Exercise prompt
Could you convert every line of the entries below into a JSON list of strings, one string per line, leaving out any blank lines?
*** Data records
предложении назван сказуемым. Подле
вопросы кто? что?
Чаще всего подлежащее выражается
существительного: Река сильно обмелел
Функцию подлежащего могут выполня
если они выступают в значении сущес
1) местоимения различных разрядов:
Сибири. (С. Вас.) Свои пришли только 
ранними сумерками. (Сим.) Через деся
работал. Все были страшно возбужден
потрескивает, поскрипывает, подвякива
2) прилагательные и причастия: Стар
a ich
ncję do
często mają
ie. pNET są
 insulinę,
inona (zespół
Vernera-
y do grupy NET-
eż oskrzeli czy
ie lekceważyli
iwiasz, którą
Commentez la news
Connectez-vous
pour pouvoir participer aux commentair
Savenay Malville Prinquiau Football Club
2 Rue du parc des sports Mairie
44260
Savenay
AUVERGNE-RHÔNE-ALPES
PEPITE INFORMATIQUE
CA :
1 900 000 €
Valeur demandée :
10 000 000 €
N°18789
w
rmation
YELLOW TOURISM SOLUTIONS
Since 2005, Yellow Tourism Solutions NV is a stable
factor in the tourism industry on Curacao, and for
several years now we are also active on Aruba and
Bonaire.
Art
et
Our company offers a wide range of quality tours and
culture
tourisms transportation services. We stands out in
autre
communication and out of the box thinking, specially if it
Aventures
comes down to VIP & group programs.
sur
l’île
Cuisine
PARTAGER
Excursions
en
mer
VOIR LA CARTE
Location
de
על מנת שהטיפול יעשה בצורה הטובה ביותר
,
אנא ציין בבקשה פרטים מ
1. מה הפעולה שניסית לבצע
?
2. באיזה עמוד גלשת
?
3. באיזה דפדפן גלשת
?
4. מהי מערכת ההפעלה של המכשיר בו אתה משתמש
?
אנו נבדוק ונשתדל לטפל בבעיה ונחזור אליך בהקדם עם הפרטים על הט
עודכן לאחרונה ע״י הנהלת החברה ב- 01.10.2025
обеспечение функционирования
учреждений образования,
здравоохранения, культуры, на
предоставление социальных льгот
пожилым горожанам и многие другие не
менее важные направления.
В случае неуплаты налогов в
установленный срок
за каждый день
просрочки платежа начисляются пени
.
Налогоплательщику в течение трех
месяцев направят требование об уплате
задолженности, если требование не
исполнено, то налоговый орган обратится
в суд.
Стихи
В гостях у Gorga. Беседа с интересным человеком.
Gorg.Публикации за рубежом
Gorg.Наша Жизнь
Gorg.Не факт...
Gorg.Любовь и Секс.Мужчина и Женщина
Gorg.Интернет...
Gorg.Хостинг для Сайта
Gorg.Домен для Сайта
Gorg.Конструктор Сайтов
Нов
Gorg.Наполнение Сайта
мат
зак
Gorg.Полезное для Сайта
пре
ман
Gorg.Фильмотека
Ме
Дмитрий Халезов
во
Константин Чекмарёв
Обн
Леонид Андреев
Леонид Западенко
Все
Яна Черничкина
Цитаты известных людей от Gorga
******
The answer
[
  "предложении назван сказуемым. Подле",
  "вопросы кто? что?",
  "Чаще всего подлежащее выражается",
  "существительного: Река сильно обмелел",
  "Функцию подлежащего могут выполня",
  "если они выступают в значении сущес",
  "1) местоимения различных разрядов:",
  "Сибири. (С. Вас.) Свои пришли только ",
  "ранними сумерками. (Сим.) Через деся",
  "работал. Все были страшно возбужден",
  "потрескивает, поскрипывает, подвякива",
  "2) прилагательные и причастия: Стар",
  "a ich",
  "ncję do",
  "często mają",
  "ie. pNET są",
  " insulinę,",
  "inona (zespół",
  "Vernera-",
  "y do grupy NET-",
  "eż oskrzeli czy",
  "ie lekceważyli",
  "iwiasz, którą",
  "Commentez la news",
  "Connectez-vous",
  "pour pouvoir participer aux commentair",
  "Savenay Malville Prinquiau Football Club",
  "2 Rue du parc des sports Mairie",
  "44260",
  "Savenay",
  "AUVERGNE-RHÔNE-ALPES",
  "PEPITE INFORMATIQUE",
  "CA :",
  "1 900 000 €",
  "Valeur demandée :",
  "10 000 000 €",
  "N°18789",
  "w",
  "rmation",
  "YELLOW TOURISM SOLUTIONS",
  "Since 2005, Yellow Tourism Solutions NV is a stable",
  "factor in the tourism industry on Curacao, and for",
  "several years now we are also active on Aruba and",
  "Bonaire.",
  "Art",
  "et",
  "Our company offers a wide range of quality tours and",
  "culture",
  "tourisms transportation services. We stands out in",
  "autre",
  "communication and out of the box thinking, specially if it",
  "Aventures",
  "comes down to VIP & group programs.",
  "sur",
  "l’île",
  "Cuisine",
  "PARTAGER",
  "Excursions",
  "en",
  "mer",
  "VOIR LA CARTE",
  "Location",
  "de",
  "על מנת שהטיפול יעשה בצורה הטובה ביותר",
  ",",
  "אנא ציין בבקשה פרטים מ",
  "1. מה הפעולה שניסית לבצע",
  "?",
  "2. באיזה עמוד גלשת",
  "?",
  "3. באיזה דפדפן גלשת",
  "?",
  "4. מהי מערכת ההפעלה של המכשיר בו אתה משתמש",
  "?",
  "אנו נבדוק ונשתדל לטפל בבעיה ונחזור אליך בהקדם עם הפרטים על הט",
  "עודכן לאחרונה ע״י הנהלת החברה ב- 01.10.2025",
  "обеспечение функционирования",
  "учреждений образования,",
  "здравоохранения, культуры, на",
  "предоставление социальных льгот",
  "пожилым горожанам и многие другие не",
  "менее важные направления.",
  "В случае неуплаты налогов в",
  "установленный срок",
  "за каждый день",
  "просрочки платежа начисляются пени",
  ".",
  "Налогоплательщику в течение трех",
  "месяцев направят требование об уплате",
  "задолженности, если требование не",
  "исполнено, то налоговый орган обратится",
  "в суд.",
  "Стихи",
  "В гостях у Gorga. Беседа с интересным человеком.",
  "Gorg.Публикации за рубежом",
  "Gorg.Наша Жизнь",
  "Gorg.Не факт...",
  "Gorg.Любовь и Секс.Мужчина и Женщина",
  "Gorg.Интернет...",
  "Gorg.Хостинг для Сайта",
  "Gorg.Домен для Сайта",
  "Gorg.Конструктор Сайтов",
  "Нов",
  "Gorg.Наполнение Сайта",
  "мат",
  "зак",
  "Gorg.Полезное для Сайта",
  "пре",
  "ман",
  "Gorg.Фильмотека",
  "Ме",
  "Дмитрий Халезов",
  "во",
  "Константин Чекмарёв",
  "Обн",
  "Леонид Андреев",
  "Леонид Западенко",
  "Все",
  "Яна Черничкина",
  "Цитаты известных людей от Gorga"
]